◆ **Aufgabe 1**:
Schreibe den Text über das queere Bierhotel im Bayerischen Wald vollständig und wortgetreu nieder.
◆ **Aufgabe 2**:
Schreibe alle Einträge neu und setze dabei überall „pointer“ anstelle von „arrow“, ohne sonst etwas zu ändern. Die Bilder lässt du in der Antwort weg.

◆ **Vorliegender Text**:
---------------

Schritt für Schritt ins Paradies

Dass der ostbayerische Raum eine beliebte Urlaubsregion ist, dürfte bekannt sein. Schön haben wir’s hier bei uns. „Entdecken Sie jetzt die Vielfalt des Bayerischen Waldes“, wirbt das offizielle Portal für Reisen & Urlaub im Bayerischen Wald. Sexuelle und geschlechtliche Vielfalt sind damit wohl eher nicht gemeint. Erstaunlich ist jedoch, dass sich ausgerechnet im Landkreis Freyung-Grafenau ein selbst erklärtes queeres Bierhotel (sic!) findet, mit Angeboten, die sich „Love is love“ und „Pride Days“ nennen. Betreiber Bernhard Sitter jun. erklärt auf der Website des Guts Riedelsbach: „Ihr könnt euch sicherlich vorstellen, dass es mir im Bayerischen Wald nicht leichtgefallen ist, mich zu outen.“ Er verspricht „die perfekte Auszeit für alle Gays, Lesben und deren Freunde“.

---------------

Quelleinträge

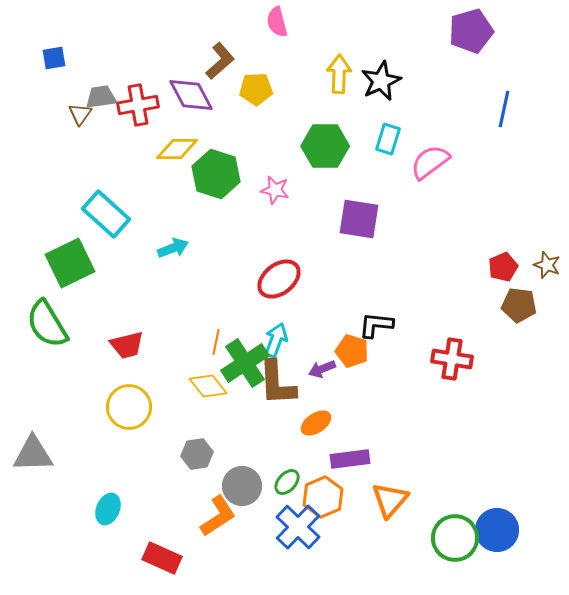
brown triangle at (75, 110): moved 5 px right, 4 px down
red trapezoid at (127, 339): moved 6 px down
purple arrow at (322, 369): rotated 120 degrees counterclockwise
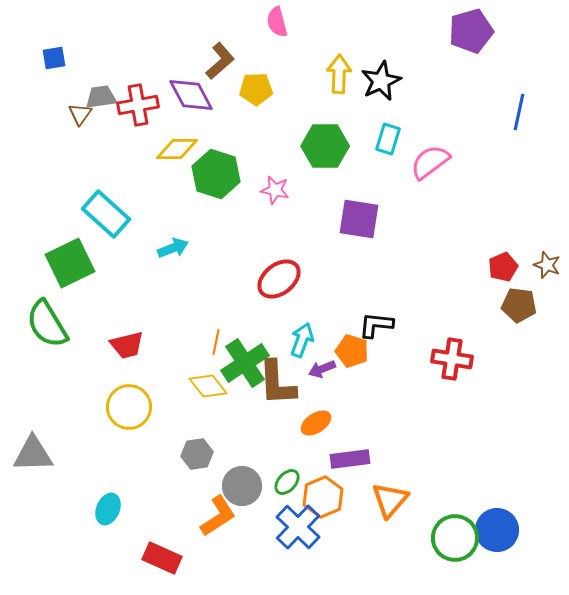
blue line at (504, 109): moved 15 px right, 3 px down
cyan arrow at (276, 340): moved 26 px right
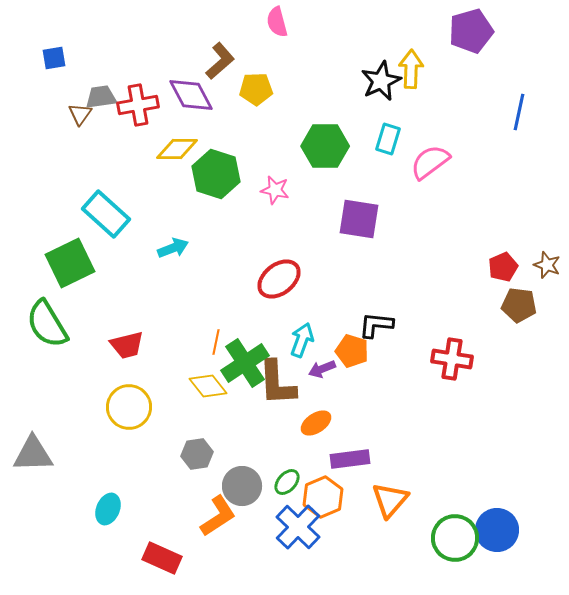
yellow arrow at (339, 74): moved 72 px right, 5 px up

---------------

◆ **Schriftliche Antwort 1**:
Schritt für Schritt ins Paradies

Dass der ostbayerische Raum eine beliebte Urlaubsregion ist, dürfte bekannt sein. Schön haben wir’s hier bei uns. „Entdecken Sie jetzt die Vielfalt des Bayerischen Waldes“, wirbt das offizielle Portal für Reisen & Urlaub im Bayerischen Wald. Sexuelle und geschlechtliche Vielfalt sind damit wohl eher nicht gemeint. Erstaunlich ist jedoch, dass sich ausgerechnet im Landkreis Freyung-Grafenau ein selbst erklärtes queeres Bierhotel (sic!) findet, mit Angeboten, die sich „Love is love“ und „Pride Days“ nennen. Betreiber Bernhard Sitter jun. erklärt auf der Website des Guts Riedelsbach: „Ihr könnt euch sicherlich vorstellen, dass es mir im Bayerischen Wald nicht leichtgefallen ist, mich zu outen.“ Er verspricht „die perfekte Auszeit für alle Gays, Lesben und deren Freunde“.

◆ **Schriftliche Antwort 2**:
brown triangle at (75, 110): moved 5 px right, 4 px down
red trapezoid at (127, 339): moved 6 px down
purple pointer at (322, 369): rotated 120 degrees counterclockwise
blue line at (504, 109): moved 15 px right, 3 px down
cyan pointer at (276, 340): moved 26 px right
yellow pointer at (339, 74): moved 72 px right, 5 px up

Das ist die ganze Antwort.